The posts are from march 2023, and there are no ads yet :/
Dates could be made up, too.The blog posts that I generated for my site included made up dates in the past. The internet archive says it has a snapshot for March of 2023, but when I click it, it says it doesn't, so I have no way of verifying. The theory about parking real estate hoping to sell it also seems pretty plausible to me. Who knows what dumb shit they're up to.
Perhaps parking a site for traffic and then using the enshitified data to sell it?
It makes me sick how dumb it sounds.
People who care about SEO for their window-related businesses will pay the blog to link to them from there.
I need an AI Firefox extension that detects badly translated AI text and automatically blocks those domains.
A search engine that displays only human created content, and hides AI.
That will probably never be possible.
Automatically no, but I've been waiting years for somebody to make a crowdsourced blacklist extension for search engines. A little '84% of voting users say this site contains low-quality algorithmically generated content' next to search results or something.
That's actually a pretty good idea.
It is and it isn’t, “AI detection” is even crappier than AI is.
For a time I thought this Fediverse thing would help or change things or something, but honestly...the Internet is just plain boring now...and it's pretty clear what is causing that: AI / SEO trash content, social media's rise, and commercialization of the Internet generally.
One day I was even feeling nostalgic so I went back to where I spent hours upon hours of my youth: EFNet on IRC...there was basically nobody there and of the few channels I saw some were even Trump-leaning weirdo "communities".
It's basically finished. I can't even find a decent place to procrastinate or hang out anymore on this POS. It's all just a giant ad surface and e-commerce portal. The fucking owners won.
The fucking owners won.
Always has been 🔫
That said, I would suggest smaller communities and private messaging. Find your niche and make it home.
EFNet is boomer shit. Most of IRC happens on other servers now, like LiberaChat, or on new protocols like Matrix.
We're still here, we're still alive
Thanks, scientists, couldn't have known that without you.
There is value in verifying and quantifying opinion, even if your sure this opinion is true.
The most annoying aspect of this is when you know actual information has to be out there, but it is being drowned out by dozens of sites reposting the less relevant and low quality information... And then you go to search in another language and you see substandard machine translations of all the garbage you were just fleeing, lol.
Turing tests solving turing tests solving turing tests
The whole webring idea needs to come back. Human curated recommendations of good resources and pages. So long as these pages remain in the control of humans and dedicated to curation and are decentralised, unlike the search engines, then they’ll be reliable.
Plugging in some social and community organisation, perhaps like a wiki, and you could get even more out of it.
This isn't shocking at all. The markets for obscure language content are incredibly small so there's no incentive for most to spend resources on it. I'd argue mediocre machine translation is better than nothing at all in many cases, but for unsupervised training it does pose a challenge.
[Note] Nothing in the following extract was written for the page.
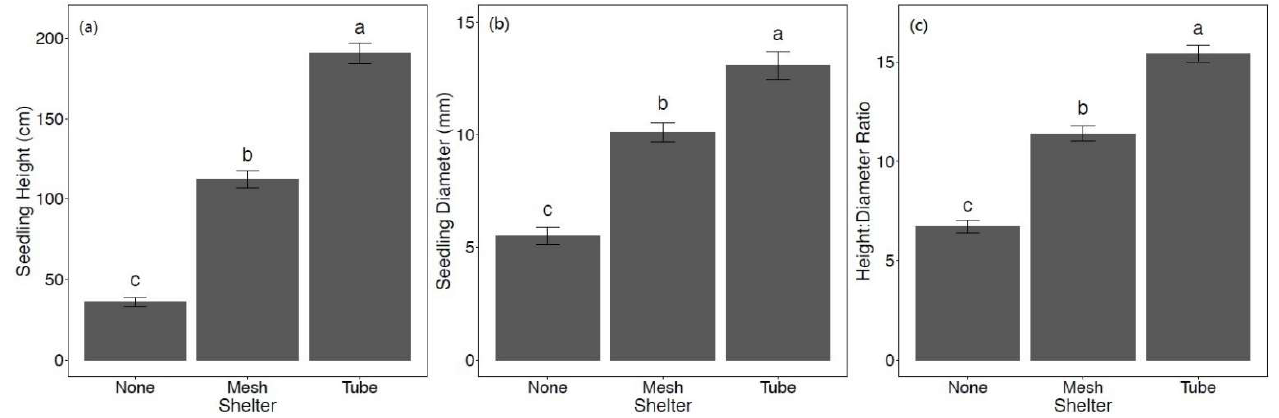
Figure 4. Mean ± SE ( a ) height (cm), ( b ) diameter (mm), and ( c ) height:diameter ratio of Quercus virginiana seedlings after the second growing season (February 2021). Seedlings either had no tree shelter, a mesh tree shelter, or solid-wall tube tree shelter. Different letters indicate significant differences among the shelter treatment levels (α = 0.05).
They didn't only look at low-resource languages, they just started there because that was the problem domain. They found that 57% of ALL sentences on the Internet appeared to be machine translated, including translations into high-resource languages. The remaining 43% might also be machine generated, it just wasn't found to be part of a multi-way parallel group.
Too good not to be ruined by humanity
In the beginning humanity was created. This had made many people very angry and has been widely regarded as a bad move.
Douglas Adams, probably...
Translation is very different from generation.
As a matter of fact, even AI generation has different grades of quality.
SEO garbage is certainly not the same as an article with AI generated components and very different from a translated article.